Exercise requirements
Print every line of text from the entries below without changing it, and leave out the pictures.

┄┄┄┄┄┄┄┄┄┄

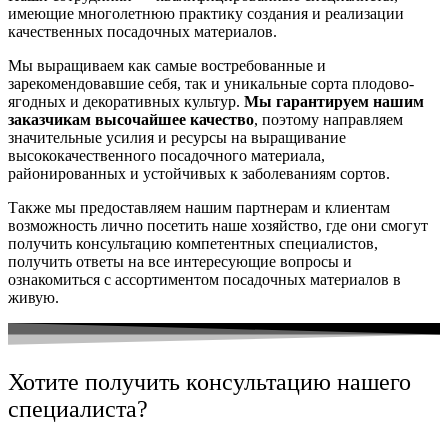
имеющие многолетнюю практику создания и реализации
качественных посадочных материалов.
Мы выращиваем как самые востребованные и
зарекомендовавшие себя, так и уникальные сорта плодово-
ягодных и декоративных культур.
Мы гарантируем нашим
заказчикам высочайшее качество
, поэтому направляем
значительные усилия и ресурсы на выращивание
высококачественного посадочного материала,
районированных и устойчивых к заболеваниям сортов.
Также мы предоставляем нашим партнерам и клиентам
возможность лично посетить наше хозяйство, где они смогут
получить консультацию компетентных специалистов,
получить ответы на все интересующие вопросы и
ознакомиться с ассортиментом посадочных материалов в
живую.
Хотите получить консультацию нашего
специалиста?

┄┄┄┄┄┄┄┄┄┄

Your solution
имеющие многолетнюю практику создания и реализации
качественных посадочных материалов.
Мы выращиваем как самые востребованные и
зарекомендовавшие себя, так и уникальные сорта плодово-
ягодных и декоративных культур.
Мы гарантируем нашим
заказчикам высочайшее качество
, поэтому направляем
значительные усилия и ресурсы на выращивание
высококачественного посадочного материала,
районированных и устойчивых к заболеваниям сортов.
Также мы предоставляем нашим партнерам и клиентам
возможность лично посетить наше хозяйство, где они смогут
получить консультацию компетентных специалистов,
получить ответы на все интересующие вопросы и
ознакомиться с ассортиментом посадочных материалов в
живую.
Хотите получить консультацию нашего
специалиста?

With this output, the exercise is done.